No, this won’t speed up a single FFT. It might actually make it slower than calling CUFFT directly.

1024x1024 isn’t that big as far as the GPU is concerned, so you might be better on the CPU if you can’t move any other computation to the GPU.


Are you aware of any speedup from CUDAFFT 1.1 to 2.0?


Quick question:
In my C program I am looping a 2D FFT 3096 times. What’s the procedure to do the equivalent operation in CUDA? If I understand correctly, Jim tried it and it was slower. So the need for a 2D batch FFT? Can someone please explain?? Also if it’s a 2D batch FFT, does that mean I need to compute 2D FFT over an array of 4096(FFT_size) x 3096 (no. of loops)??

I found a looped 2D FFT was indeed faster on the GPU than CPU, but I wrote this batched implementation to speed it up even more.

Are you running a 2D FFT on 3096 different arrays? Or are you running 3096 FFTs on one array? Batching only applies to the former case.


I have a (64x64) 4096 point 2D FFT. In C, the 2D FFT is looped 3096 times, because in every loop, the input is different. When I implement a CUDA version, I am able to compute the FFT only once. I am not sure whether I should loop it or do a batch FFT. At the same time, I am not able to do a loop as well as I am not sure how to change the inputs to the 2DFFT call.
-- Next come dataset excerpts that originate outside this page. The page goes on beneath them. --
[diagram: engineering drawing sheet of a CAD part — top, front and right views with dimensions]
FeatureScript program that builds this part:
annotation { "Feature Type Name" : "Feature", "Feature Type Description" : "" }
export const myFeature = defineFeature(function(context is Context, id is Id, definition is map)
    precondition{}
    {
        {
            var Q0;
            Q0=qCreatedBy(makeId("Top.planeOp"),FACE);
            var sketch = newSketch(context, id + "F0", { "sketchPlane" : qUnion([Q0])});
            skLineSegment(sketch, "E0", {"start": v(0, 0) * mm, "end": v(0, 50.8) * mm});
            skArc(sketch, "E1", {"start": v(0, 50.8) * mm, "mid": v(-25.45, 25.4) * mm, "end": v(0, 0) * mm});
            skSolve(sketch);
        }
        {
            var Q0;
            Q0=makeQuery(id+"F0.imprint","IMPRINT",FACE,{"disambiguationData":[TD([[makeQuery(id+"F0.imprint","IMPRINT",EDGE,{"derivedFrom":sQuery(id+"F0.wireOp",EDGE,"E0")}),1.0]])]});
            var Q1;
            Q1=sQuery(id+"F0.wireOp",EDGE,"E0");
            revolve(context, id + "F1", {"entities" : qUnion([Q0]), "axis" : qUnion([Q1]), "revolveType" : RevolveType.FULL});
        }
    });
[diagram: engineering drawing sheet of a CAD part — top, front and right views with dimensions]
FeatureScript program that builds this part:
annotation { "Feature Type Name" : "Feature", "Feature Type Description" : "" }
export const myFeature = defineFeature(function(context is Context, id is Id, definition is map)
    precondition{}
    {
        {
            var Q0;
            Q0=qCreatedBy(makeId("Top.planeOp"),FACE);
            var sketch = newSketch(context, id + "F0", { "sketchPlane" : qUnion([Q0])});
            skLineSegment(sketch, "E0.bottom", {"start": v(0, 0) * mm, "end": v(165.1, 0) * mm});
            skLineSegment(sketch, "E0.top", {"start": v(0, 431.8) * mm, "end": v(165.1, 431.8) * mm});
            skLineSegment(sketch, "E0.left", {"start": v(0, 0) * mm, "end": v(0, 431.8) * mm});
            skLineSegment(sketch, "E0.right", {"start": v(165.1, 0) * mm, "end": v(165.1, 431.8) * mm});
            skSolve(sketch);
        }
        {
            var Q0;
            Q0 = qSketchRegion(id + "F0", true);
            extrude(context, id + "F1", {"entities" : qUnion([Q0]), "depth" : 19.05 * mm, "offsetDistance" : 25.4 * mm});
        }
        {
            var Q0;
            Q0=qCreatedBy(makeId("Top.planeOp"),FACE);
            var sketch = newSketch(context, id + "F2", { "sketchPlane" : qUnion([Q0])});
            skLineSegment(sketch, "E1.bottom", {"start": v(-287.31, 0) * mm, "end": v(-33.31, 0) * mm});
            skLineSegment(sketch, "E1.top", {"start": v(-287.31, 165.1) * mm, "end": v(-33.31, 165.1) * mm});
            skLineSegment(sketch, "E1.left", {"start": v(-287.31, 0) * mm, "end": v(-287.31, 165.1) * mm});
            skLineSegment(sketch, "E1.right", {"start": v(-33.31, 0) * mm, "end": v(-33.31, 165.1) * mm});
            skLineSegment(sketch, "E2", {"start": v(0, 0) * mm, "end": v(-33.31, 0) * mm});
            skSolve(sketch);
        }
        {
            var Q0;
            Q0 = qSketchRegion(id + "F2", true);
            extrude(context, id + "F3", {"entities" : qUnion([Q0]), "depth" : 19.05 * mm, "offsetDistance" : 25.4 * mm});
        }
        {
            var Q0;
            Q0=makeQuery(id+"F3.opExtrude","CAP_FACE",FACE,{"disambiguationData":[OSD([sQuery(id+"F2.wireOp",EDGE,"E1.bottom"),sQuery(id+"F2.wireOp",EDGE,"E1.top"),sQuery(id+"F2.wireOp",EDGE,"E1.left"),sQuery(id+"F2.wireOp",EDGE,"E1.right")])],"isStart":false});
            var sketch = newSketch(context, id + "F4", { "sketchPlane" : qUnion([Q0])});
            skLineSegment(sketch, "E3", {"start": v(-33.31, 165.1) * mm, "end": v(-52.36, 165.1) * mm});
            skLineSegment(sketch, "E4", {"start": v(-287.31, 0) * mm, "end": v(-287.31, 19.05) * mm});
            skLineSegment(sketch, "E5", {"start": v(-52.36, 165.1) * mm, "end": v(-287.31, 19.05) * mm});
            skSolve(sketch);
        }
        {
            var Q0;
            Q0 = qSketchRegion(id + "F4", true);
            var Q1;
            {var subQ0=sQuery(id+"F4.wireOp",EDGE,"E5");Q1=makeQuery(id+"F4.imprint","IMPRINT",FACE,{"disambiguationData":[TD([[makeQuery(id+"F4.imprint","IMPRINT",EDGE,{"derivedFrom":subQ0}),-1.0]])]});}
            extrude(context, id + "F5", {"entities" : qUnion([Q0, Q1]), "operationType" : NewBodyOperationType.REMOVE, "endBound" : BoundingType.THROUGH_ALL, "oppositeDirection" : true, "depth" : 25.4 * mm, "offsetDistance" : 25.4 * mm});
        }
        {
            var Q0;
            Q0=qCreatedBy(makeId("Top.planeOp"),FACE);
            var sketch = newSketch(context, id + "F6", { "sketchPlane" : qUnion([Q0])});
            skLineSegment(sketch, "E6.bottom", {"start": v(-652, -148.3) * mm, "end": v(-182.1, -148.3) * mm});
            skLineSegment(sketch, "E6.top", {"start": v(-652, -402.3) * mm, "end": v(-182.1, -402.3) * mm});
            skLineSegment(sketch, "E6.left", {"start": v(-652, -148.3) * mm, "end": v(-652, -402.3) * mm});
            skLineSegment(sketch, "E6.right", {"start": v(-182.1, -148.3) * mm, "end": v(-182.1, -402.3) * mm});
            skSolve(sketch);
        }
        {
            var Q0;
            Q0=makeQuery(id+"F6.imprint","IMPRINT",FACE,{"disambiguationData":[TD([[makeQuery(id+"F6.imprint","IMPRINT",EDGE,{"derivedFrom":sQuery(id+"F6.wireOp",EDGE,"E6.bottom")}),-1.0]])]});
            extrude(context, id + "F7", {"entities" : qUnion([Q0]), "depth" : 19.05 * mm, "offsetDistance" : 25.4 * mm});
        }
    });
If you can set up and fill in all 3096 input arrays contiguously in gpu memory, you can use a batched FFT. I’m not sure what you mean by only being able to compute the FFT once and not knowing how to change the inputs to the 2D FFT call. Can you be more clear or provide some code?


ok. Let me explain a bit more. My kernel computes 3096 positions.

Each position is responsible for a 64x64 array that undergoes FFT, multiplication, inv FFT.

I would like to run the FFT calls either in a loop or batch mode. Which is beneficial in terms of speed ?

Also You mentioned that you did a FFT call in a loop. How did you do it ?? A code example ??